Het misschien wel bekendste voorbeeld van een dergelijk bewijs is het bewijs, dat \sqrt{ }2 irrationaal is. Zie hiervoor Vraag 264.
Een ander voorbeeld (nu maar uit de meetkunde). We weten: (Definitie) Een raaklijn aan een cirkel is een lijn die EEN punt met die cirkel gemeenschappelijk heeft.
We mogen (oa.) de volgende stelling gebruiken: (Stelling) Als een lijn door een punt gaat binnen een cirkel, dan heeft die lijn TWEE punten met die cirkel gemeenschappelijk.
Te bewijzen: (A) de lijn m raakt in P aan de cirkel (middelpunt O, straal r) \Rightarrow (B) OP \bot m.
En dan het bewijs door logische omkering: Stel OP staat niet loodrecht op m (\negB), dan is er een lijn door O die wèl loodrecht staat op m, en wel in een punt Q op m (dat verschilt van P).

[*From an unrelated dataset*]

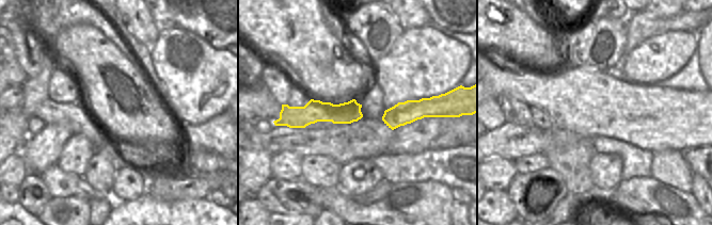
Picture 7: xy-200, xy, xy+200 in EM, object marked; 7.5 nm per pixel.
accept # runs_along 7:(358, 107), (312, 112), (287, 123); all the same cell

Driehoek OPQ is dan rechthoekig in Q, zodat OP > OQ. Met andere woorden: OQ < r. Dus Q ligt binnen de cirkel. De lijn m gaat door Q, dus m is geen raaklijn (\negA). We hebben bewezen: \negB \Rightarrow\negA. Volgens de wet van de contrapositie is dan ook A \Rightarrow B (waar).
Oefening (als je wilt). Welke andere stellingen zijn in het bovenstaande bewijs gebruikt?